Just as you’d glance through your old journals and think to yourself, “I can’t believe this was what I was bothered with” or “It’s embarrassing to see how I was back then” — it’s the same sentiment when you look back at your old work, as they revolved around events which don’t weigh as much on you anymore now, and also likely because your skillsets were less refined then.

Personally, I seldom look back at my articles after I’ve written them. But in the very rare occasions that I do, I too get the feeling of disbelief at whatever frame of mind I was in when I wrote those articles.

I may look back at some articles and feel proud of myself for having written them, but that shade of discomfort is still there, particularly in the sense that I could have written them better. 

But perhaps the meanings of our work do not have to be set in stone. Just as we are constantly changing as individuals, so does our work, if we allow  them to.

We can always look at our work through a different lens, and make them relevant to our current station in life, in whatever way we can, if we only want to. 

A good example of this is John Fogerty, who wrote the song Have You Ever Seen the Rain while he was in the band Creedence Clearwater Revival. The song was about being betrayed by his bandmates, and the band’s impending break up. 

Despite being an emotionally difficult song for him to perform, it has become a favorite among his fans since its release. And with that, Fogerty chose to reinterpret the song for himself. He has attached a different, positive meaning to it, as being about his daughter instead. 

As he told a crowd at a 2012 Arizona concert, “It started out as a sad song many years ago. It was about a sad occasion in my life, but I refuse to be sad now. These days, it’s a very happy song, because it reminds me of my beautiful, little baby girl, Kelsy, and that is the truth…Kelsy is a rainbow in my life, and this song has a rainbow in it.”

That’s the beautiful thing about art, isn’t it?

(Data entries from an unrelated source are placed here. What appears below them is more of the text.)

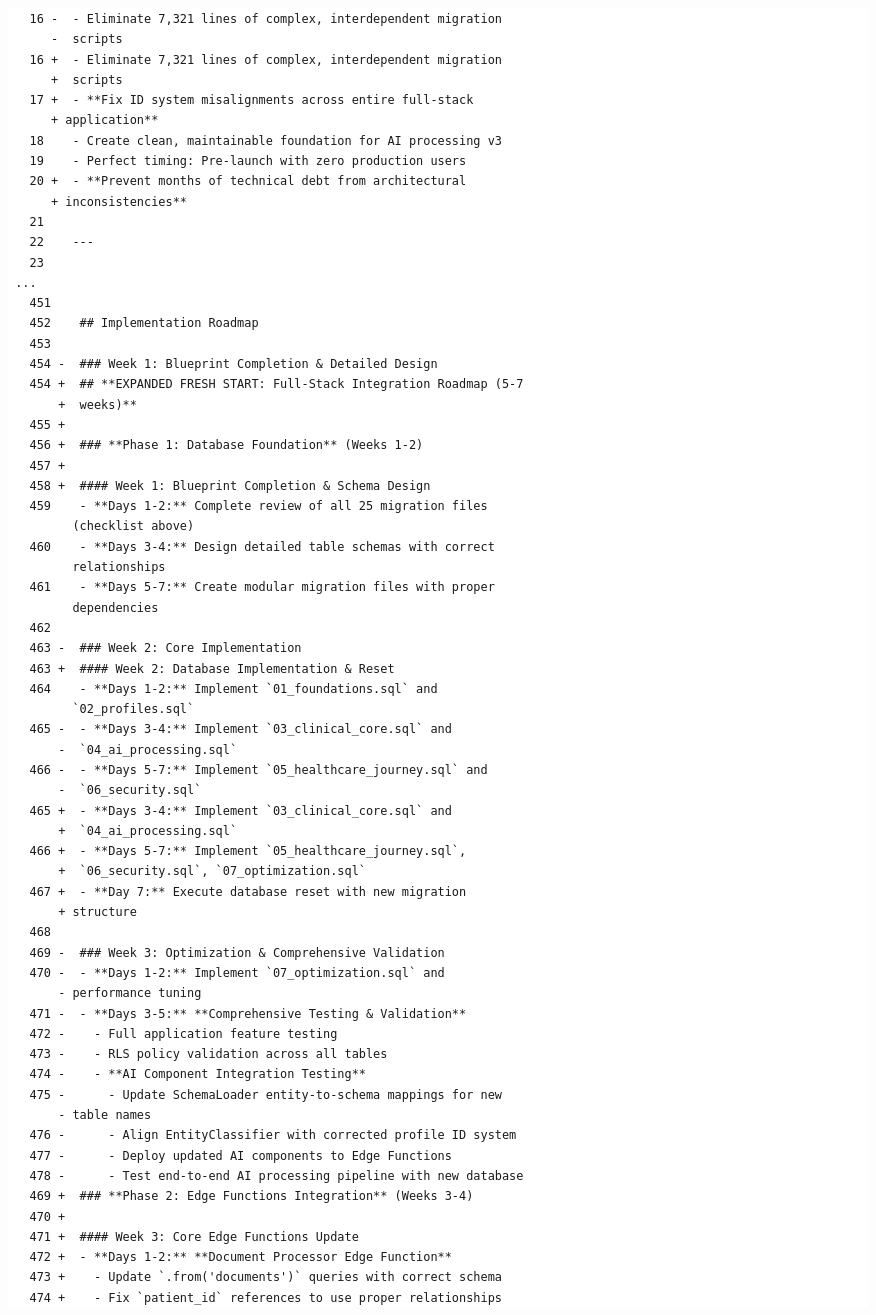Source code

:        16 -  - Eliminate 7,321 lines of complex, interdependent migration 
          -  scripts
       16 +  - Eliminate 7,321 lines of complex, interdependent migration 
          +  scripts  
       17 +  - **Fix ID system misalignments across entire full-stack 
          + application**
       18    - Create clean, maintainable foundation for AI processing v3
       19    - Perfect timing: Pre-launch with zero production users
       20 +  - **Prevent months of technical debt from architectural 
          + inconsistencies**
       21    
       22    ---
       23    
     ...
       451    
       452    ## Implementation Roadmap
       453    
       454 -  ### Week 1: Blueprint Completion & Detailed Design
       454 +  ## **EXPANDED FRESH START: Full-Stack Integration Roadmap (5-7
           +  weeks)**
       455 +  
       456 +  ### **Phase 1: Database Foundation** (Weeks 1-2)
       457 +  
       458 +  #### Week 1: Blueprint Completion & Schema Design
       459    - **Days 1-2:** Complete review of all 25 migration files 
             (checklist above)
       460    - **Days 3-4:** Design detailed table schemas with correct 
             relationships
       461    - **Days 5-7:** Create modular migration files with proper 
             dependencies
       462    
       463 -  ### Week 2: Core Implementation
       463 +  #### Week 2: Database Implementation & Reset
       464    - **Days 1-2:** Implement `01_foundations.sql` and 
             `02_profiles.sql`
       465 -  - **Days 3-4:** Implement `03_clinical_core.sql` and 
           -  `04_ai_processing.sql`
       466 -  - **Days 5-7:** Implement `05_healthcare_journey.sql` and 
           -  `06_security.sql`
       465 +  - **Days 3-4:** Implement `03_clinical_core.sql` and 
           +  `04_ai_processing.sql`  
       466 +  - **Days 5-7:** Implement `05_healthcare_journey.sql`, 
           +  `06_security.sql`, `07_optimization.sql`
       467 +  - **Day 7:** Execute database reset with new migration 
           + structure
       468    
       469 -  ### Week 3: Optimization & Comprehensive Validation
       470 -  - **Days 1-2:** Implement `07_optimization.sql` and 
           - performance tuning
       471 -  - **Days 3-5:** **Comprehensive Testing & Validation**
       472 -    - Full application feature testing
       473 -    - RLS policy validation across all tables
       474 -    - **AI Component Integration Testing**
       475 -      - Update SchemaLoader entity-to-schema mappings for new 
           - table names
       476 -      - Align EntityClassifier with corrected profile ID system
       477 -      - Deploy updated AI components to Edge Functions
       478 -      - Test end-to-end AI processing pipeline with new database
       469 +  ### **Phase 2: Edge Functions Integration** (Weeks 3-4)
       470 +  
       471 +  #### Week 3: Core Edge Functions Update
       472 +  - **Days 1-2:** **Document Processor Edge Function**
       473 +    - Update `.from('documents')` queries with correct schema
       474 +    - Fix `patient_id` references to use proper relationships
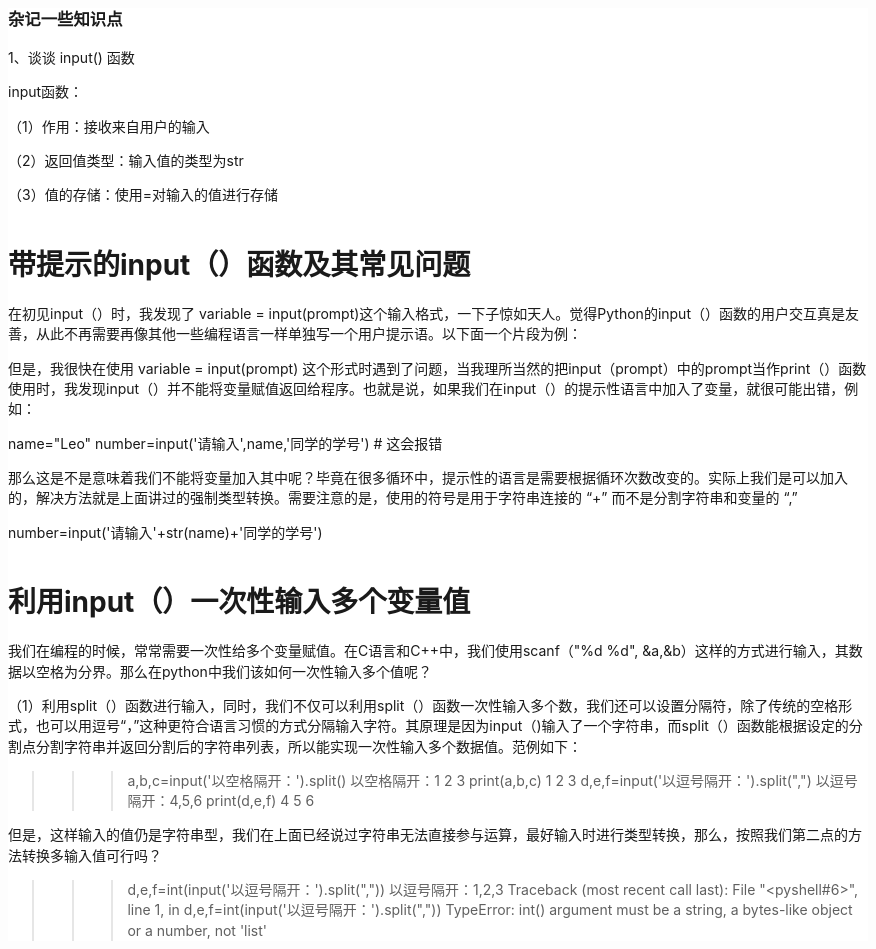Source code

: ### 杂记一些知识点

1、谈谈 input() 函数

input函数：

（1）作用：接收来自用户的输入

（2）返回值类型：输入值的类型为str

（3）值的存储：使用=对输入的值进行存储


# 带提示的input（）函数及其常见问题

在初见input（）时，我发现了 variable = input(prompt)这个输入格式，一下子惊如天人。觉得Python的input（）函数的用户交互真是友善，从此不再需要再像其他一些编程语言一样单独写一个用户提示语。以下面一个片段为例：

但是，我很快在使用 variable = input(prompt) 这个形式时遇到了问题，当我理所当然的把input（prompt）中的prompt当作print（）函数使用时，我发现input（）并不能将变量赋值返回给程序。也就是说，如果我们在input（）的提示性语言中加入了变量，就很可能出错，例如：

name="Leo"
number=input('请输入',name,'同学的学号')  # 这会报错

那么这是不是意味着我们不能将变量加入其中呢？毕竟在很多循环中，提示性的语言是需要根据循环次数改变的。实际上我们是可以加入的，解决方法就是上面讲过的强制类型转换。需要注意的是，使用的符号是用于字符串连接的  “+”  而不是分割字符串和变量的  “,”

number=input('请输入'+str(name)+'同学的学号') 


# 利用input（）一次性输入多个变量值

我们在编程的时候，常常需要一次性给多个变量赋值。在C语言和C++中，我们使用scanf（"%d %d", &a,&b）这样的方式进行输入，其数据以空格为分界。那么在python中我们该如何一次性输入多个值呢？

（1）利用split（）函数进行输入，同时，我们不仅可以利用split（）函数一次性输入多个数，我们还可以设置分隔符，除了传统的空格形式，也可以用逗号“，”这种更符合语言习惯的方式分隔输入字符。其原理是因为input（)输入了一个字符串，而split（）函数能根据设定的分割点分割字符串并返回分割后的字符串列表，所以能实现一次性输入多个数据值。范例如下：

>>> a,b,c=input('以空格隔开：').split()
以空格隔开：1 2 3
>>> print(a,b,c)
1 2 3
>>> d,e,f=input('以逗号隔开：').split(",")
以逗号隔开：4,5,6
>>> print(d,e,f)
4 5 6
>>> 

但是，这样输入的值仍是字符串型，我们在上面已经说过字符串无法直接参与运算，最好输入时进行类型转换，那么，按照我们第二点的方法转换多输入值可行吗？

>>> d,e,f=int(input('以逗号隔开：').split(","))
以逗号隔开：1,2,3
Traceback (most recent call last):
  File "<pyshell#6>", line 1, in <module>
    d,e,f=int(input('以逗号隔开：').split(","))
TypeError: int() argument must be a string, a bytes-like object or a number, not 'list'
>>> 
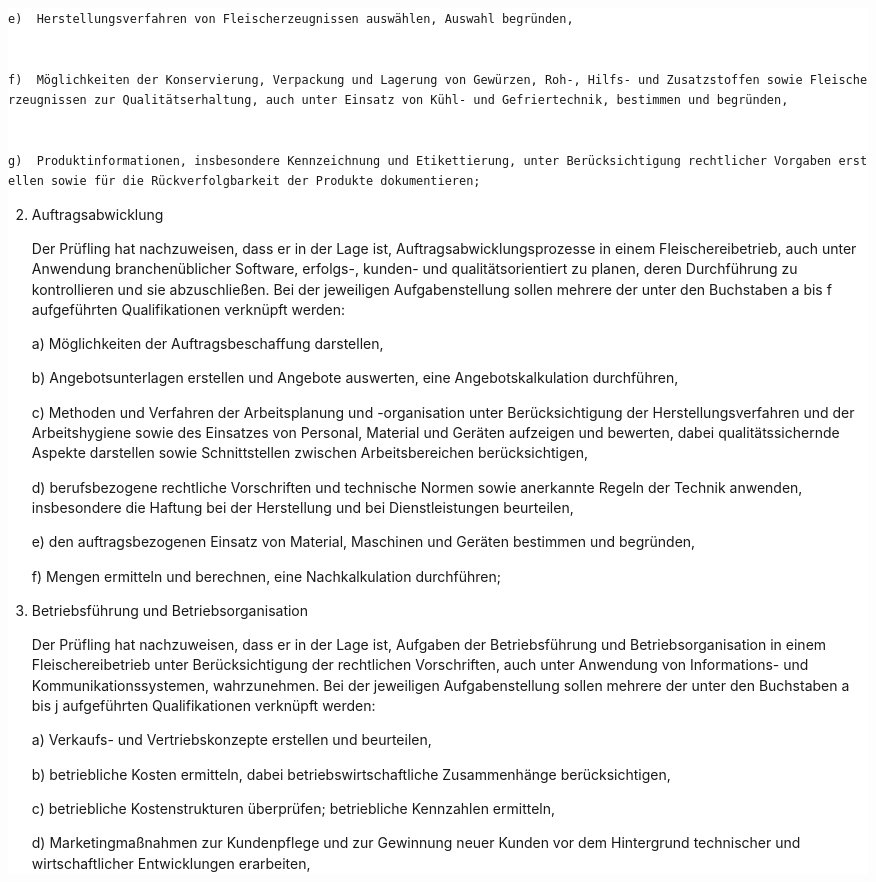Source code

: 
    e)  Herstellungsverfahren von Fleischerzeugnissen auswählen, Auswahl begründen,


    f)  Möglichkeiten der Konservierung, Verpackung und Lagerung von Gewürzen, Roh-, Hilfs- und Zusatzstoffen sowie Fleischerzeugnissen zur Qualitätserhaltung, auch unter Einsatz von Kühl- und Gefriertechnik, bestimmen und begründen,


    g)  Produktinformationen, insbesondere Kennzeichnung und Etikettierung, unter Berücksichtigung rechtlicher Vorgaben erstellen sowie für die Rückverfolgbarkeit der Produkte dokumentieren;





2.  Auftragsabwicklung

    Der Prüfling hat nachzuweisen, dass er in der Lage ist, Auftragsabwicklungsprozesse in einem Fleischereibetrieb, auch unter Anwendung branchenüblicher Software, erfolgs-, kunden- und qualitätsorientiert zu planen, deren Durchführung zu kontrollieren und sie abzuschließen. Bei der jeweiligen Aufgabenstellung sollen mehrere der unter den Buchstaben a bis f aufgeführten Qualifikationen verknüpft werden:

    a)  Möglichkeiten der Auftragsbeschaffung darstellen,


    b)  Angebotsunterlagen erstellen und Angebote auswerten, eine Angebotskalkulation durchführen,


    c)  Methoden und Verfahren der Arbeitsplanung und -organisation unter Berücksichtigung der Herstellungsverfahren und der Arbeitshygiene sowie des Einsatzes von Personal, Material und Geräten aufzeigen und bewerten, dabei qualitätssichernde Aspekte darstellen sowie Schnittstellen zwischen Arbeitsbereichen berücksichtigen,


    d)  berufsbezogene rechtliche Vorschriften und technische Normen sowie anerkannte Regeln der Technik anwenden, insbesondere die Haftung bei der Herstellung und bei Dienstleistungen beurteilen,


    e)  den auftragsbezogenen Einsatz von Material, Maschinen und Geräten bestimmen und begründen,


    f)  Mengen ermitteln und berechnen, eine Nachkalkulation durchführen;





3.  Betriebsführung und Betriebsorganisation

    Der Prüfling hat nachzuweisen, dass er in der Lage ist, Aufgaben der Betriebsführung und Betriebsorganisation in einem Fleischereibetrieb unter Berücksichtigung der rechtlichen Vorschriften, auch unter Anwendung von Informations- und Kommunikationssystemen, wahrzunehmen. Bei der jeweiligen Aufgabenstellung sollen mehrere der unter den Buchstaben a bis j aufgeführten Qualifikationen verknüpft werden:

    a)  Verkaufs- und Vertriebskonzepte erstellen und beurteilen,


    b)  betriebliche Kosten ermitteln, dabei betriebswirtschaftliche Zusammenhänge berücksichtigen,


    c)  betriebliche Kostenstrukturen überprüfen; betriebliche Kennzahlen ermitteln,


    d)  Marketingmaßnahmen zur Kundenpflege und zur Gewinnung neuer Kunden vor dem Hintergrund technischer und wirtschaftlicher Entwicklungen erarbeiten,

The meaning that we find in it is always subjective to our own interpretation. 

As Robert Plant himself sings in Stairway to Heaven, “Sometimes words can have two meanings.”

When Heart performed their epic and heartfelt rendition (pun intended) of Stairway to Heaven during Led Zeppelin’s Kennedy Center Honors ceremony, Plant, especially, was visibly shaken throughout the entire number in particular.

He hated Stairway to Heaven, but for the first time in his life, he was at last able to understand and feel what it was like to be in his listeners’ shoes, to be so deeply affected by the music that he had written. 

After the ceremony, he approached the members of Heart. “I usually hate it when people try to cover Stairway to Heaven,” he told them. “But I like your version.”